Bow Valley Naturalists present:
Wolverine: Why Here and Not There – Mechanisms Influencing distribution in the southern Columbia Mountains
Tuesday February 27th
Banff Seniors Centre (map)
All Welcome, Free admission!
Wolverine are listed both federally and in British Columbia as a conservation concern. These listings are as a result of low population densities and reproductive rates. Identified threats include human disturbance, habitat loss
and fragmentation, caribou decline, mortality from trapping and climate change. In south-eastern British Columbia the current distribution of wolverine is inferred from small and declining fur harvest yields, while in the nearby U.S., populations are at very low levels with wolverine absent from much of the potentially usable habitat. Consequently, an understanding of where wolverine are found and why is essential for effective species conservation in the region.

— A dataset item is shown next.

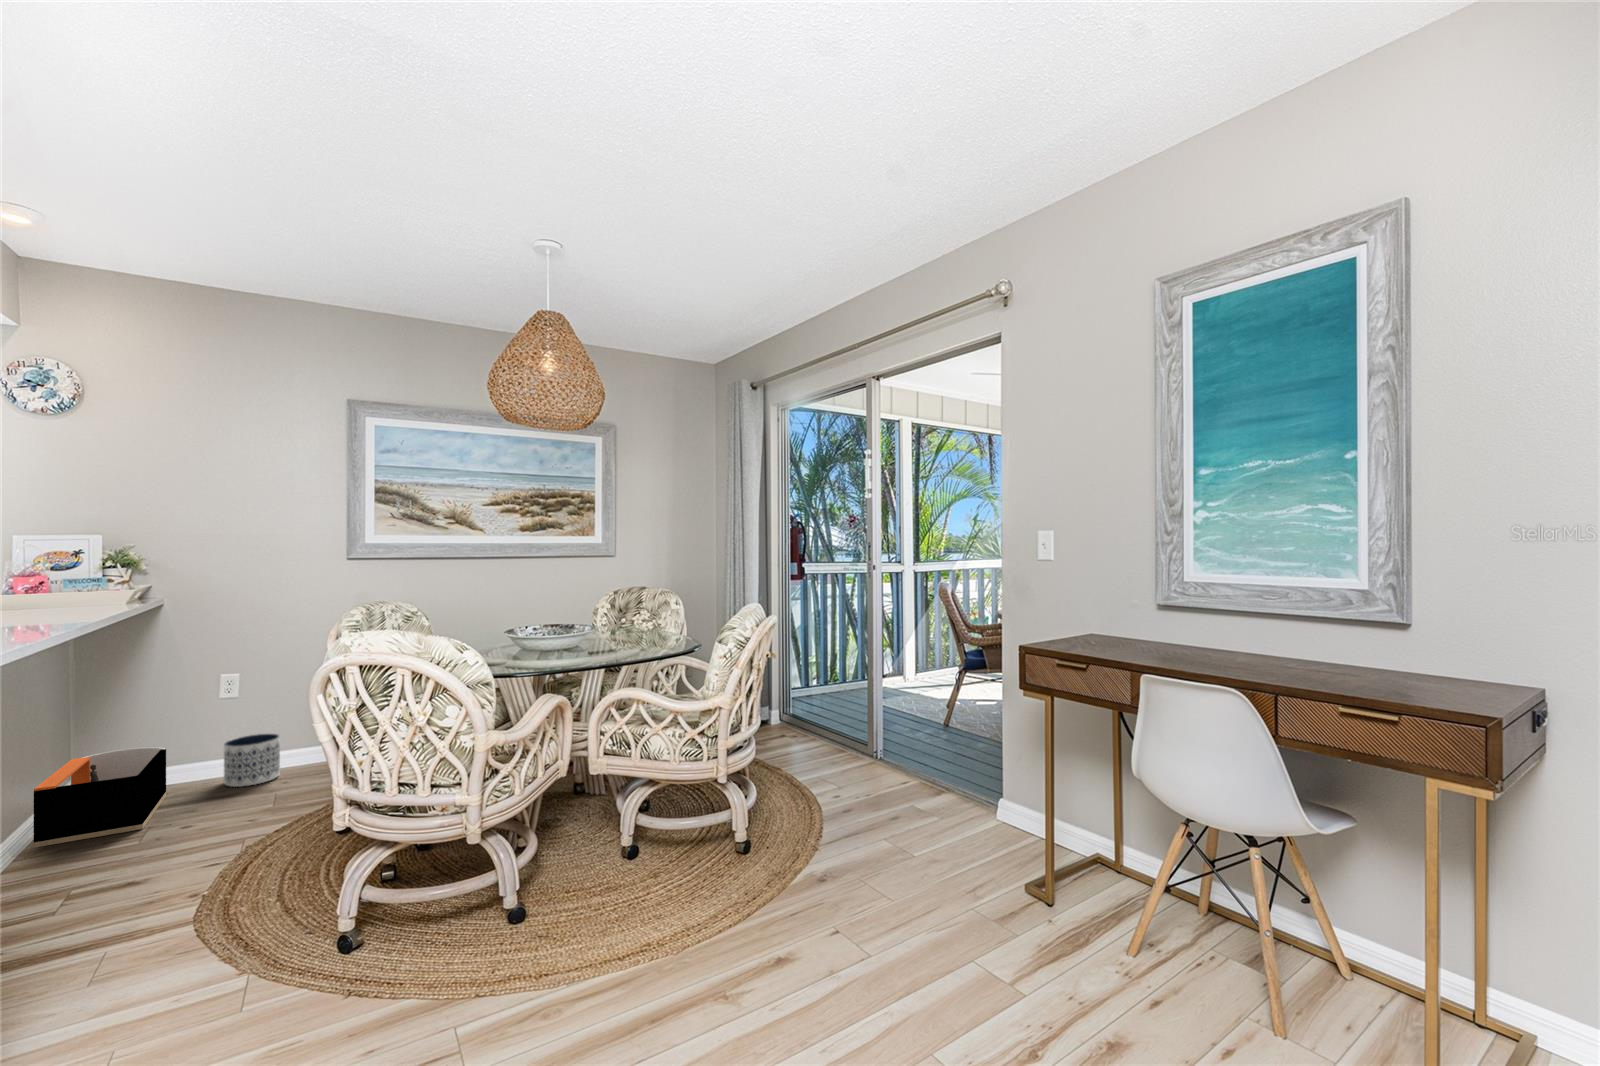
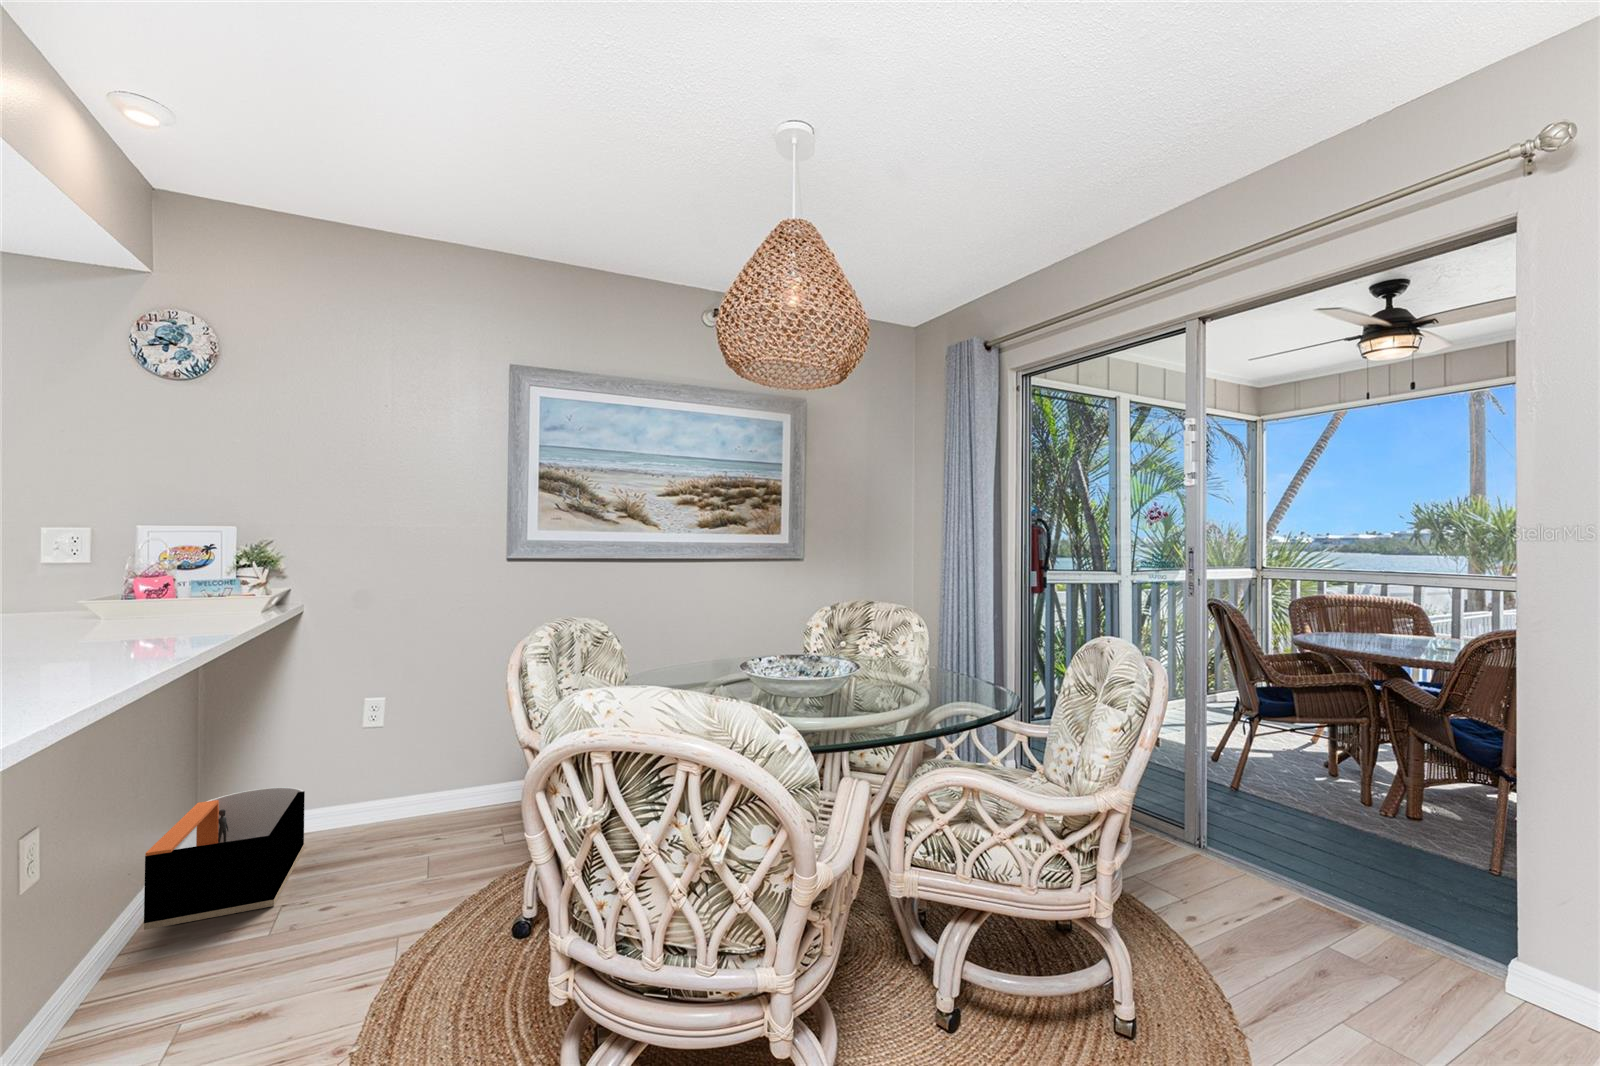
planter: present [224,734,280,787] -> none [369,771,432,840]

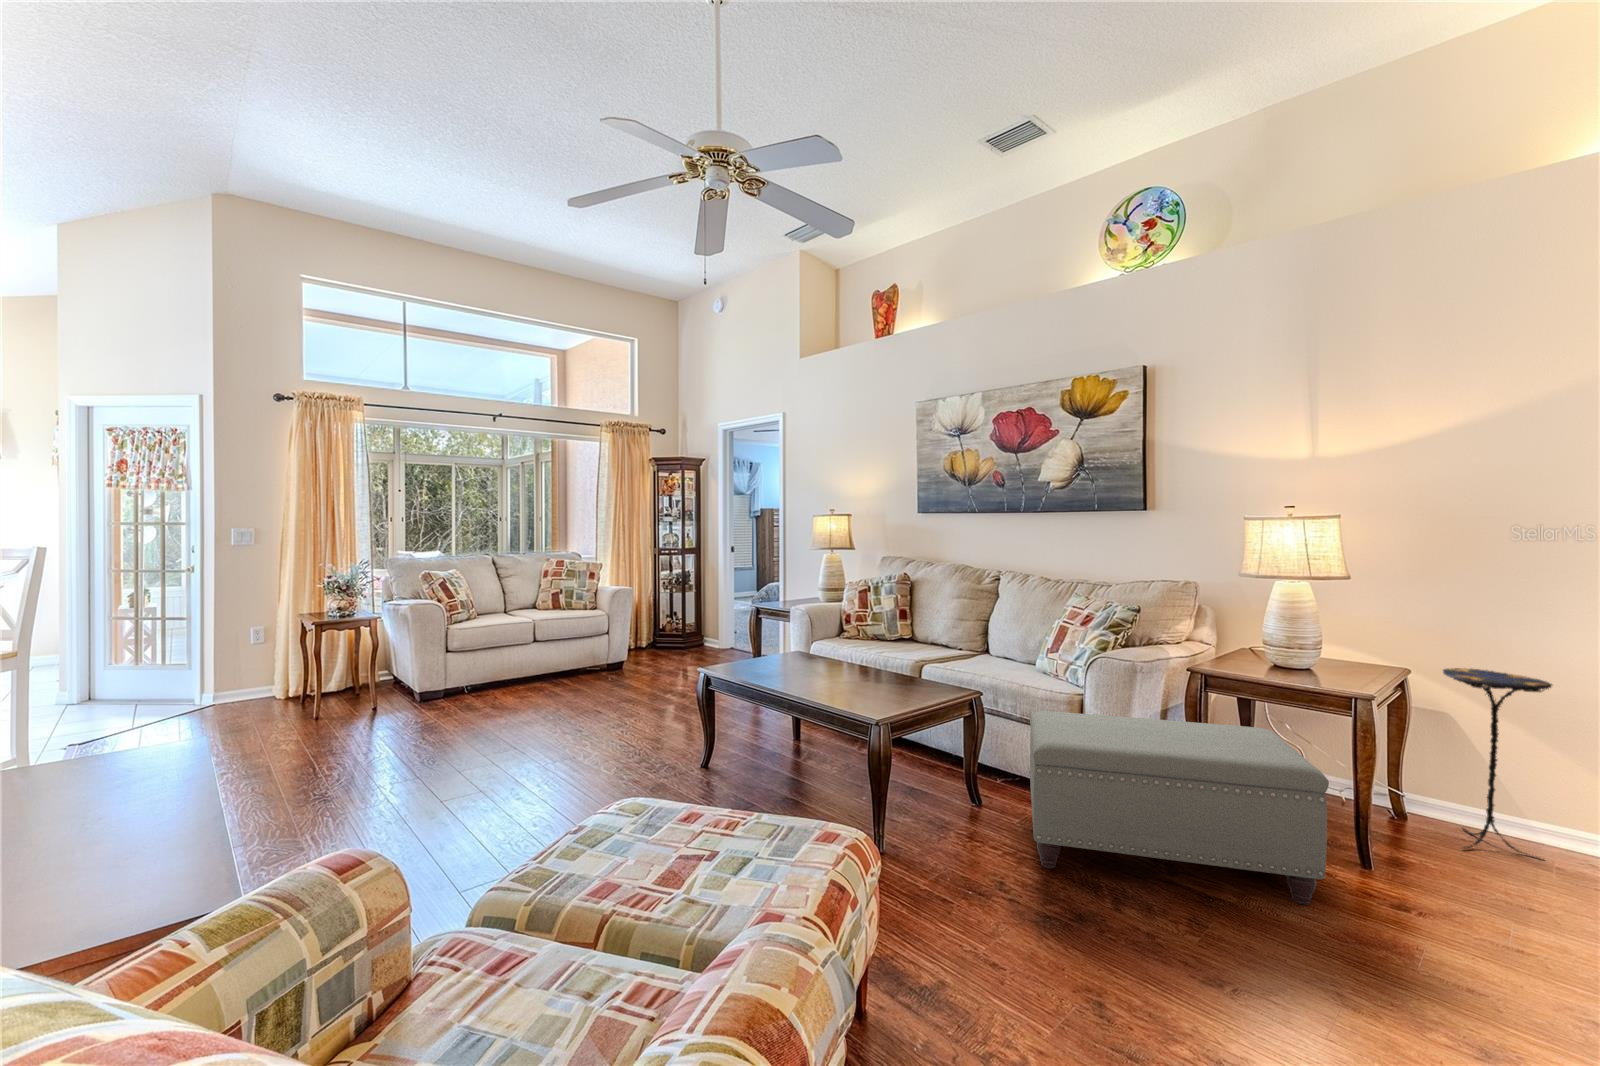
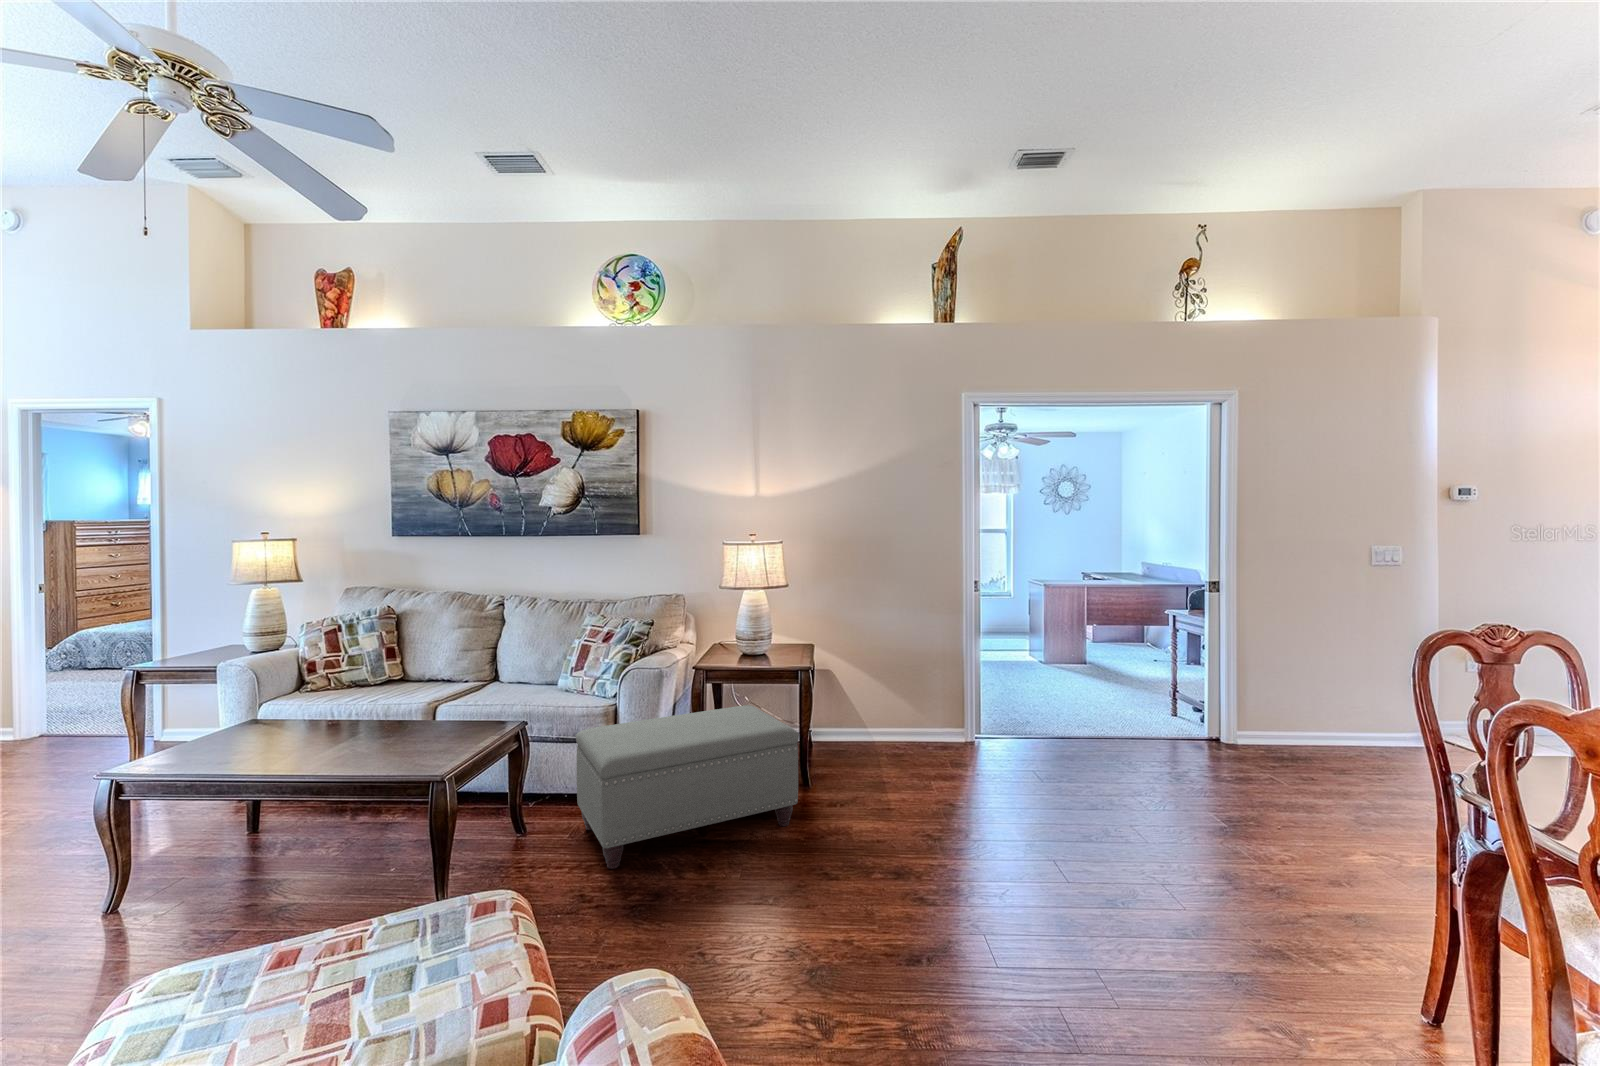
side table: present [1443,668,1552,854] -> none [833,639,883,757]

We used DNA from hair collected at baited trees to detect wolverines in the southern Columbia Mountains from 2012 to 2016. We used our information on wolverine presence and absence to explore potential reasons for where wolverine are found in winter, including climate, food resources, human disturbance and trapping mortality. Understanding the mechanisms driving wolverine presence in the southern Columbia Mountains will allow conservation efforts to focus on critical factors, which should lead to better outcomes. Research into other important questions relating to wolverine conservation is in progress and will be addressed collaboratively using this data in combination with data from Banff and the Rocky Mountain ranges.
Andrea spent most of 15 years in the Bow Valley involved in wildlife research, aquatics and fire and vegetation management
. Working on projects that ranged from glacier monitoring to prescribed fire to whitebark pine, damselflies, amphibians, songbirds, and large carnivores she feels grateful to have seen so much of the tapestry of the ecological community in Banff. Most of her work was on cougars, wolves and wildlife corridors and she completed a MSc. at University of Idaho on wolf and cougar interactions in Banff. Her recent work has focused on wolverine in the Columbia Mountains near her current home in Nelson, B.C.